Im Kunstmuseum Bonn gibt es regelmäßig Andachten als Dialog zwischen Theologie und Kunstgeschichte: Pressepfarrer Joachim Gerhardt (l.) und der langjährige Vizedirektor des Kunstmuseums, Christoph Schreier, im Rahmen der Ausstellung „Der Flaneur“. Fotohinweis: Christian Oeser
Wie verstehen Protestanten das Bilderverbot?
Dem Bildersturm der Reformation zum Trotz sind auch evangelische Kirchen voller Bilder. Denn ohne Emotionen lässt sich nachhaltig keine Botschaft vermitteln. Aber wichtig ist die Erfahrung, dass jedes Gottesbild ein Bild menschlicher Vorstellung bleibt.

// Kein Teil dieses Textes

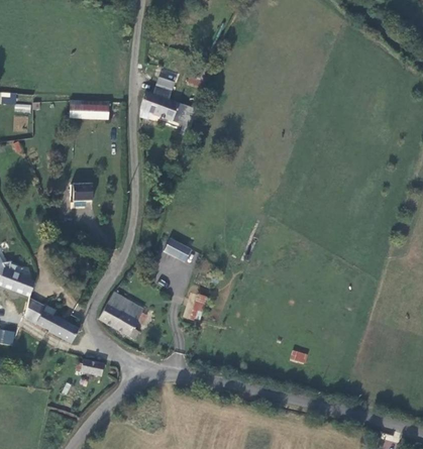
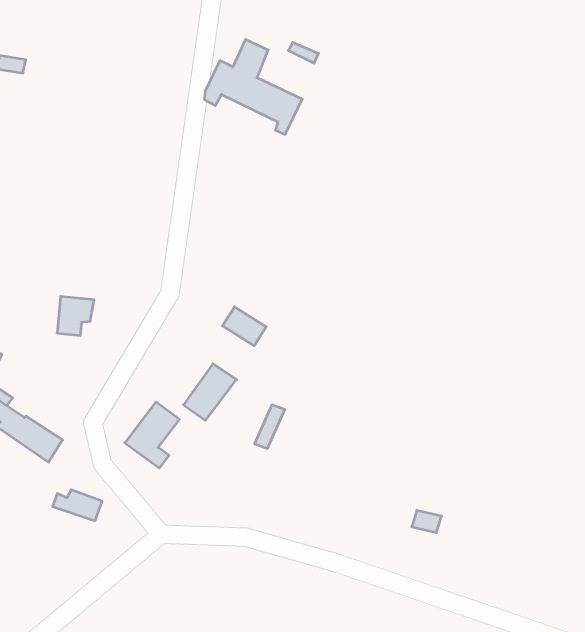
building: [72,99,109,116] -> none
building: [73,184,93,206] -> [57,296,94,335]
building: [98,292,128,326] -> [183,364,237,420]

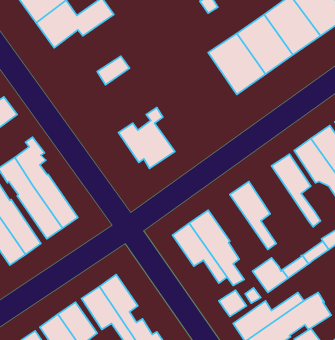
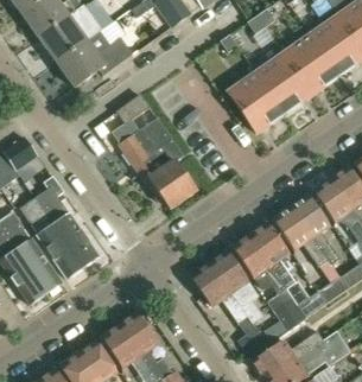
building: none -> [119,117,177,171]
building: none -> [272,204,328,266]
building: none -> [231,233,287,293]

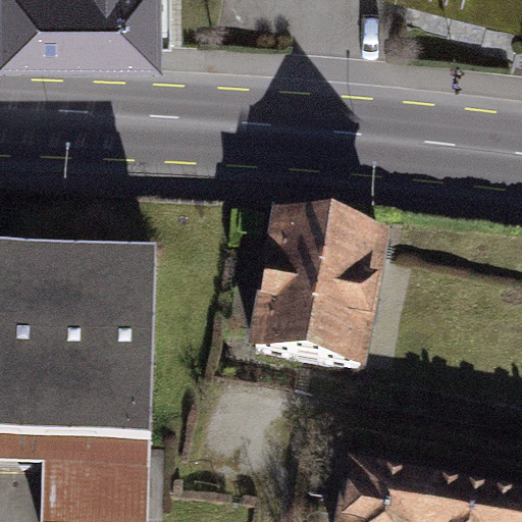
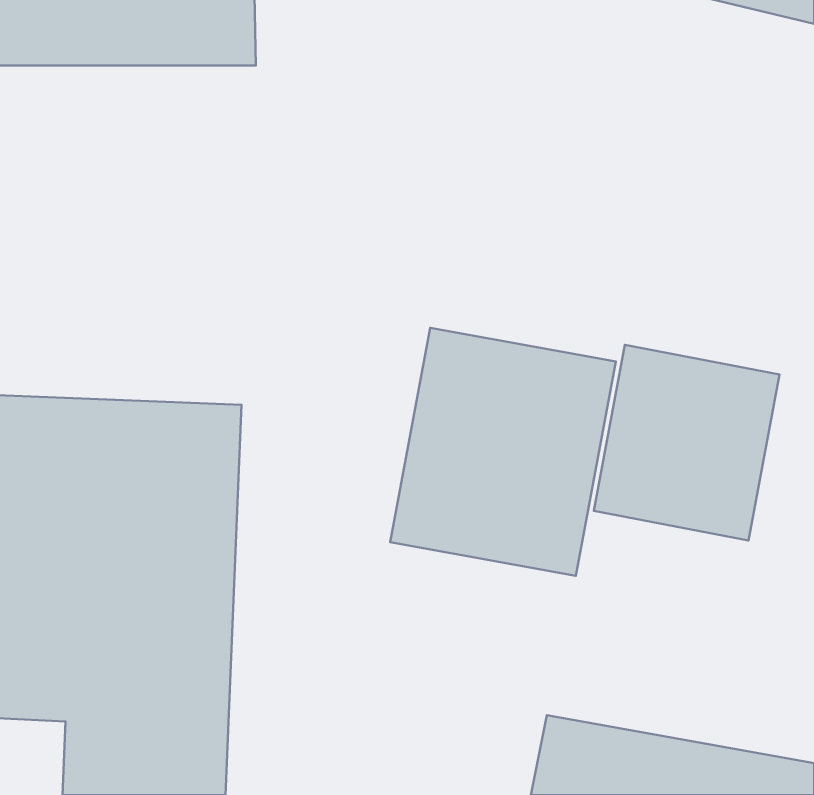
building: none -> [594,345,779,541]

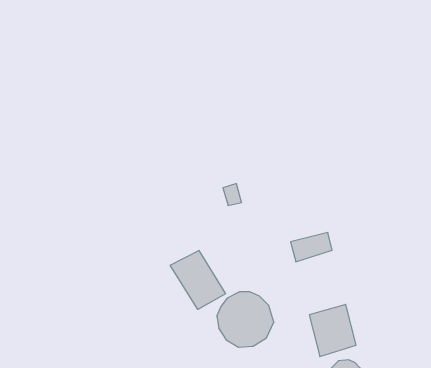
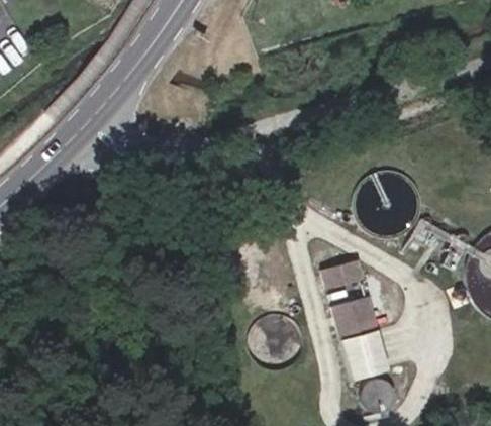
building: [170,250,226,309] -> none
building: none -> [331,295,375,336]

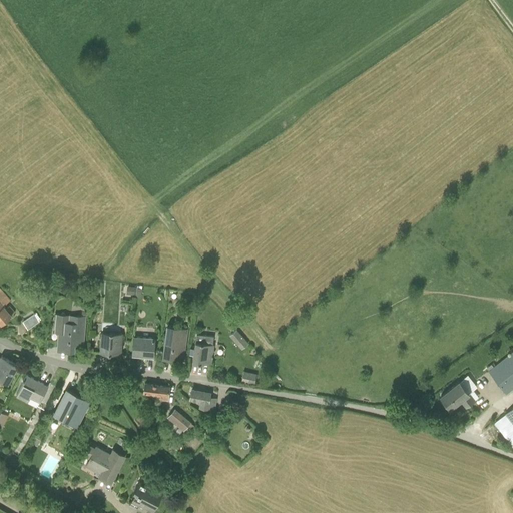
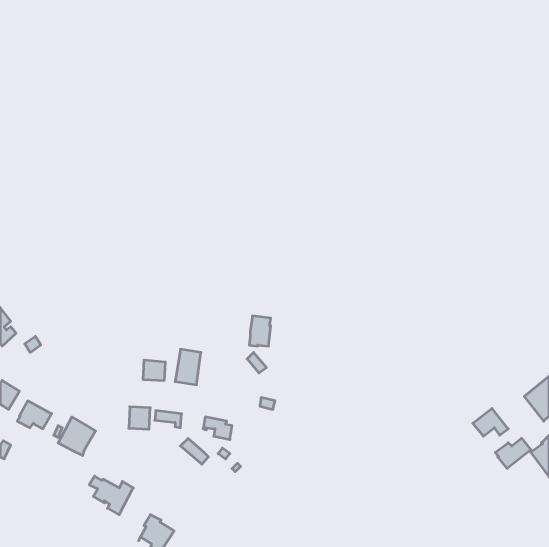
building: [55,315,85,351] -> none
building: [101,334,121,355] -> [129,407,150,429]
building: [193,336,213,364] -> [249,316,271,346]
building: none -> [495,438,531,468]

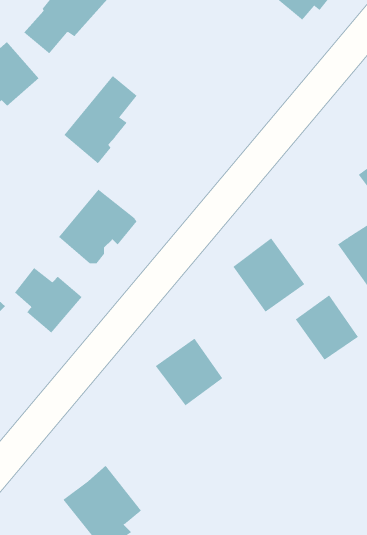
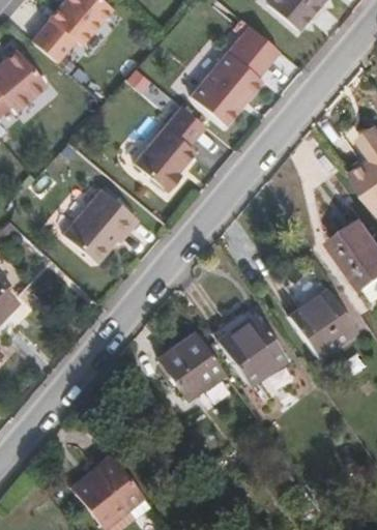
building: none -> [191,25,279,124]
building: [64,75,137,164] -> [135,106,205,190]
building: [232,237,305,312] -> [216,313,286,384]
building: [14,267,82,333] -> none

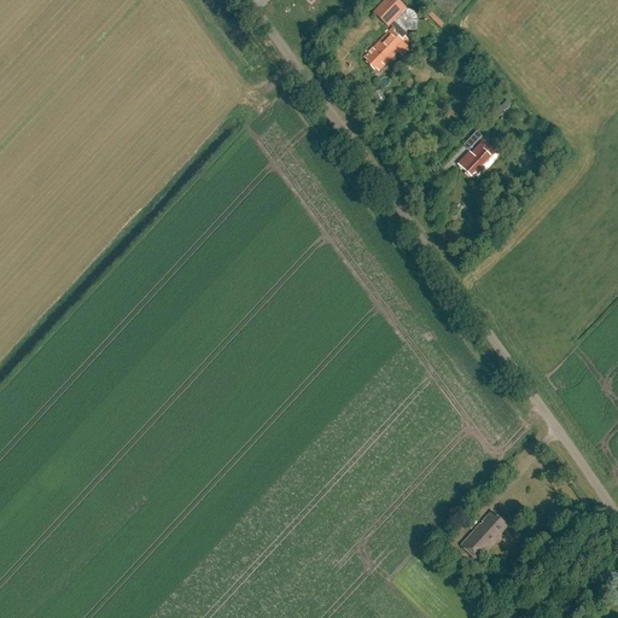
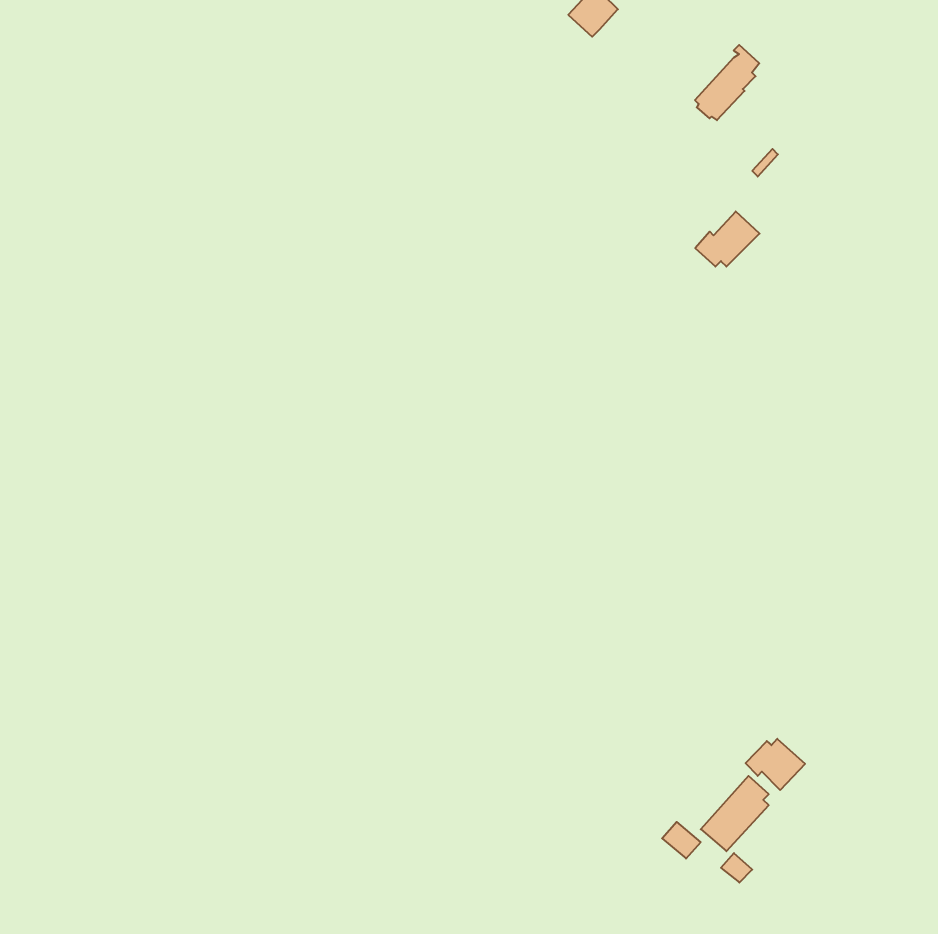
building: [366,19,408,69] -> [695,45,759,120]
building: none -> [746,739,805,790]

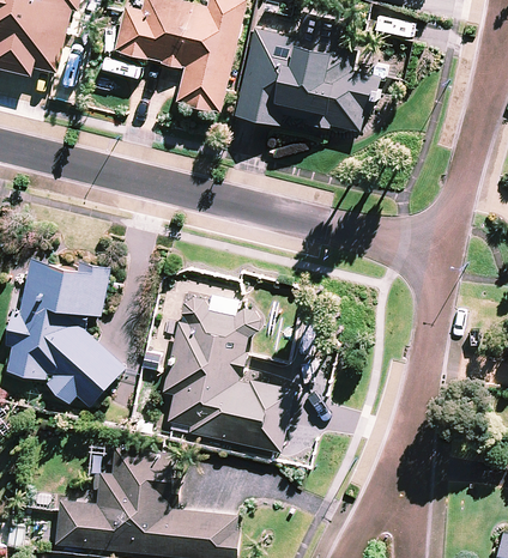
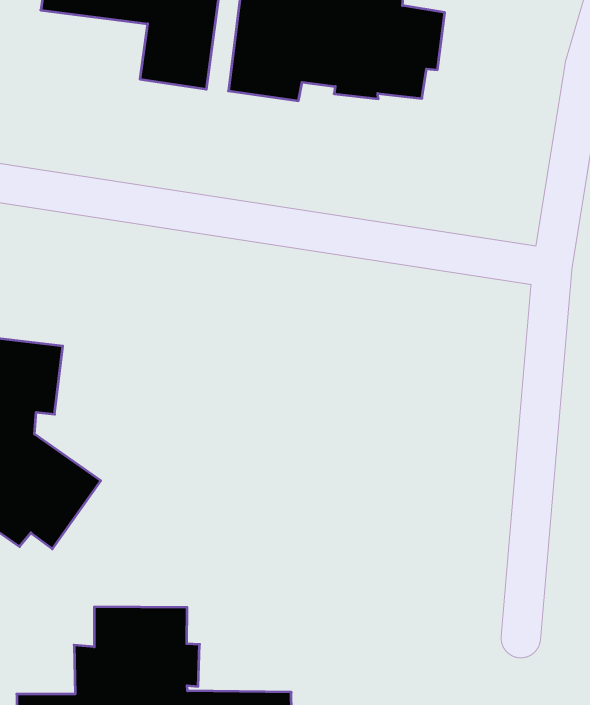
building: [161,298,292,454] -> none

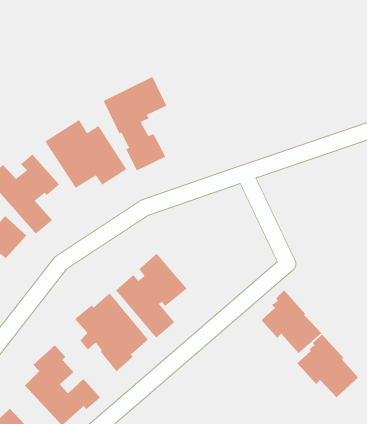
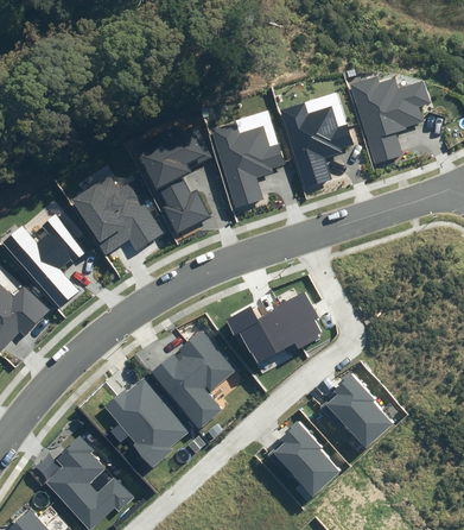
building: none -> [350,76,430,164]
building: none -> [279,102,352,188]
building: none -> [211,111,284,208]
building: none -> [224,292,320,364]
building: [297,334,359,398] -> [266,421,338,496]

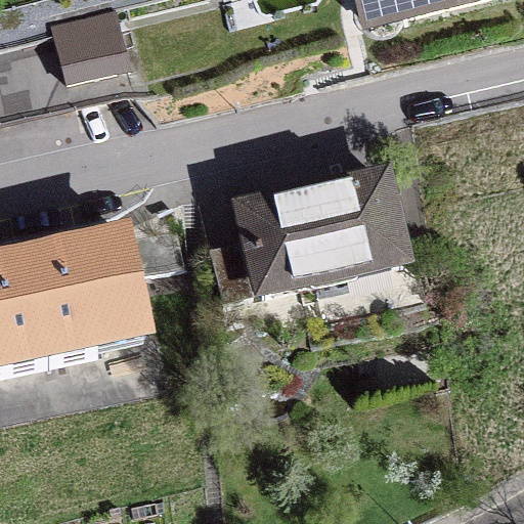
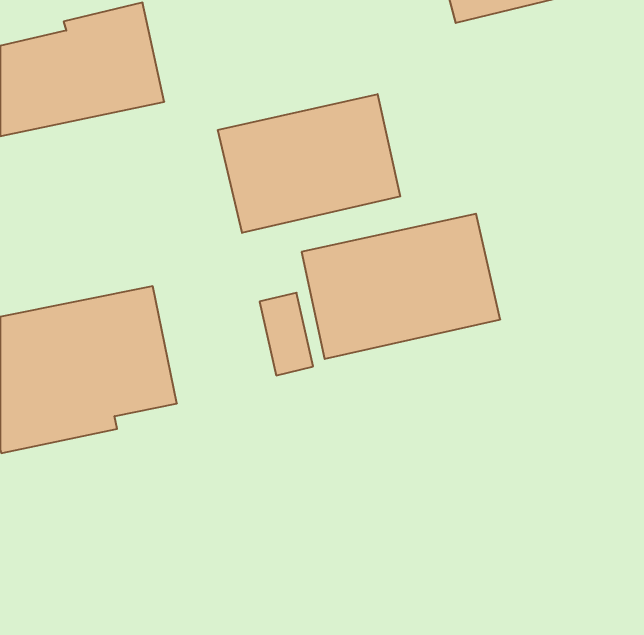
building: none -> [218,94,400,233]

Der Bildersturm der Reformation hat die Bilder aus den evangelischen Kirchen gefegt? Das stimmt so nicht. Auch unsere Kirchen sind voller Bilder. Im Vergleich zu den katholischen oder orthodoxen Schwestern mit ihren üppigen Gemälden, Ikonen und Heiligenfiguren nur ein wenig konzentrierter: im Zentrum das schlichte Kreuz im Altarraum. Bild für die Auferstehung Jesu Christi. Oder ein buntes Kirchenfenster, das vom Pfingstfeuer erzählt. Die Orgel in meiner Kirche hat die Form eines Engels. Rosenornamente, die Wappenblume Luthers, schmücken die Bankreihen und das Taufbecken. Alles Bilder.
„Du sollst dir kein Bild machen!“ – Das biblische Bilderverbot zielt auf die Anbetung der Bilder. Aus der Erfahrung, dass jedes Gottesbild ein Bild menschlicher Vorstellung bleibt und abhängig ist von der kulturellen Prägung, vom Lebensalter und dem persönlichen Geschmack. Und aus dem Wissen, dass kein Bild Gott in Gänze gerecht werden kann.
Der Bildersturm in Wittenberg 1522 war ein Sturm gegen den Machtanspruch einer Kirche, die Heils- und Bildgewalt zu besitzen. So theologisch begründet dieser Sturm auch war, er hat wie jedes Unwetter viel kaputtgemacht. Martin Luther hat ihn in seinen Invokavitpredigten durch die Kraft der Argumentation beendet. Bilder sind hilfreich für den Glauben, sagt der Reformator, und „zum Ansehen, zum Zeugnis, zum Gedächtnis, zum Zeichen“ erlaubt. Didaktisch und medientheoretisch auch nach 500 Jahren eine Aussage auf der Höhe der Zeit.
In der evangelischen Kirche ist die Bildpräsenz reduziert worden. An die Leerstelle ist die Musik getreten in aller wunderbaren Vielfalt von Bach-Kantaten bis Gospel. Musik und Bilder, beide lösen Emotionen aus, trösten, beglücken ... Und ohne Emotionen, eine Einsicht der Kommunikationswissenschaft, vermittelt sich nachhaltig auch keine Botschaft. Das muss ich mir auch als vielleicht etwas verkopfter Protestant sagen lassen.
Also: Mut auch wieder zu Bildern. So feiern wir regelmäßig Gottesdienst im Kunstmuseum Bonn. Vor einem modernen Werk von Joseph Beuys, Anselm Kiefer oder Katharina Grosse gestalten wir eine offene Andacht im Dialog eines Kunstgeschichtlers mit einem Theologen. Es ist anregend, wie moderne Kunst, die eine kirchliche Vereinnahmung längst hinter sich gelassen hat, neu spirituelle Räume öffnet für existenzielle Fragen zwischen Himmel und Erde.
Mit diesen Erfahrungen haben wir auch immer wieder Künstlerinnen und Künstler gebeten, neue Werke für unsere Kirche zu schaffen. Kirche nicht nur als Ausstellungsort, sondern als schöpferischer Kunstraum. Ein geistvolles Projekt mit viel Echo, gerade von Menschen fern der Kerngemeinde.
Wir leben in einer Zeit der Bilderflut. Auf Instagram werden stündlich vier Millionen Fotos geteilt. Werden Bilder nicht zunehmend beliebig? Nein. Da, wo keine sind, schaffe ich mir welche im Kopf. Auch die Bibel ist ein Bilderbuch: vom guten Hirten bis zur Taube mit dem grünen Zweig im Schnabel bei der Arche Noah. Ich bete diese Bilder nicht an, aber Gott spricht zu mir durch sie.